Na primeira sentença, temos Quina como centro da casa da Vessada. Não devemos tomar tal centralidade como mera "conquista feminista". O plano aqui criado por Agustina, foi de humanizar a mulher dando-lhe não apenas a supremacia sobre a casa, aquele que como uma sibila enxerga além de todos, mas foi dado também as falhas dos homens. Quina é também a mulher comum "daquele pequeno reino de campos, moinhos, bando de galinhas minorcas", e como dito anteriormente, no "fundo, o seu misticismo era humanista [...] Ela era, de resto, a mais profunda e inegável expressão do humano". (BESSA-LUÍZ)
Como podemos perceber, lidamos uma obra "profética". Sendo a voz que interromperia a hegemonia, de mais de 15 anos, do neorrealismo português. Desse modo, A sibila, não se enquadra em qualquer oposição ou ideário neorrealista, o que infelizmente, por uma escrita complexa, faz com que a escritora não encontre o merecimento que lhe é devido. É um livro que tem como recurso a utilização da memória, não apenas individual, portuguesa, mas sobretudo, humana. Não é apenas aos "amores de Proust", que a escritora faz referência, mas sim ao edifício da memória projetado por Marcel Proust, aqui desenvolvido por Agustina.
Como uma sibila, Quina, tem o saber do tempo, o que podemos tomar aqui como o saber dos livros, pois são esses que registram a temporalidade. Proust, Loyola, Shakespeare, Bíblia estão presentes como meios em que a autora encontra para o diálogo, e sua "profecia": a renovação das letras portuguesas.

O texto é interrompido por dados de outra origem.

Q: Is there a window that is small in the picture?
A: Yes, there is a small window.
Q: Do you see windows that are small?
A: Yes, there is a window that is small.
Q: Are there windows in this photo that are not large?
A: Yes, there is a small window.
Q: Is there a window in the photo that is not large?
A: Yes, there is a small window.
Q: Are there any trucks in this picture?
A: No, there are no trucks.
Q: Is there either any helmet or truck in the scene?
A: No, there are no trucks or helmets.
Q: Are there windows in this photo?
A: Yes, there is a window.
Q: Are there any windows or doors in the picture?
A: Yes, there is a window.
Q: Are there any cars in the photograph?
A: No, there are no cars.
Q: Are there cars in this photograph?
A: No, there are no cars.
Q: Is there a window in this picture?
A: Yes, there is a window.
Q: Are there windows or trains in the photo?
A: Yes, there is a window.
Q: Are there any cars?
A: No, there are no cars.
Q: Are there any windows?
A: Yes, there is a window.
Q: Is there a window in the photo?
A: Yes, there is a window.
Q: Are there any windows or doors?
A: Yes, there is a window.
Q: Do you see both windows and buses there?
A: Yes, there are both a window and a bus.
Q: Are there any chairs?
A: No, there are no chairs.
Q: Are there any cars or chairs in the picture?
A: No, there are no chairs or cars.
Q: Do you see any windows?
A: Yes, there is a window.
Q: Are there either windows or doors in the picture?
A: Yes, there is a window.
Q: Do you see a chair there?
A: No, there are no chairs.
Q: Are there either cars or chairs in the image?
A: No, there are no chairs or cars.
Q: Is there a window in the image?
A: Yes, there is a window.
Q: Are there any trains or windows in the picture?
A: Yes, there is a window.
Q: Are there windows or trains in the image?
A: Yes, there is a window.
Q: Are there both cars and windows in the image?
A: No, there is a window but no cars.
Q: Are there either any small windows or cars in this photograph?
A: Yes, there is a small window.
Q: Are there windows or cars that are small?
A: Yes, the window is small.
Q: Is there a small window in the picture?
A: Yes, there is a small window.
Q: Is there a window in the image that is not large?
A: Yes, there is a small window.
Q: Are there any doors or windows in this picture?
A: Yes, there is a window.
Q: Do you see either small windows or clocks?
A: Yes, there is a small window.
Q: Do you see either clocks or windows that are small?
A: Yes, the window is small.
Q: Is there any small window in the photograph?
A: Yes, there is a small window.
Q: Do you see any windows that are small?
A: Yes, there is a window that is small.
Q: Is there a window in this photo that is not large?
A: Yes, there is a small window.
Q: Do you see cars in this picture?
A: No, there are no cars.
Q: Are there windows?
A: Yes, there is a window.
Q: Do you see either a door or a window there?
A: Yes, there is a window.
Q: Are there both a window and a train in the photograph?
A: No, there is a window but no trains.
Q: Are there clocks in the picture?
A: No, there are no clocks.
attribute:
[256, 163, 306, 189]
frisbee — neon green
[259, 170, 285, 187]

O diálogo que podemos então estabelecer entre o título do livro e a personagem Joaquina Agustina é da relação direta com o tom profético que as sibilas do mito. O que temos nas páginas de A sibila são revelações sobre a vida humana e o que ela possui de mais belo e singular, ao homem e a mulher contemporâneos. E também, um anúncio de renovação para as letras portuguesas do século XX e XXI.















REFERÊNCIAS BIBLIOGRÁFICAS:

AQUINO, Tomás de. Suma teológica: os sacramentos – III Parte: Questões 60-90. São Paulo: Edições Loyola, 2006. (Vol. 9)
BESSA-LUÍS, Agustina. A sibila. 5.ª ed. Lisboa: Guimarães, [s.d].
KURY, Mário da Gama. Dicionário de mitologia grega e romana. 8ª ed. Rio de Janeiro: Zahar, 2008.
REVISTA LER, edição nº 76. Portugal.
WILKINSON, Philip e PHILIP, Neil Philip. Guia Ilustrado Zahar: Mitologia. Tradução de Áurea Akemi. 2.ª ed. Rio de Janeiro: Zahar, 2010.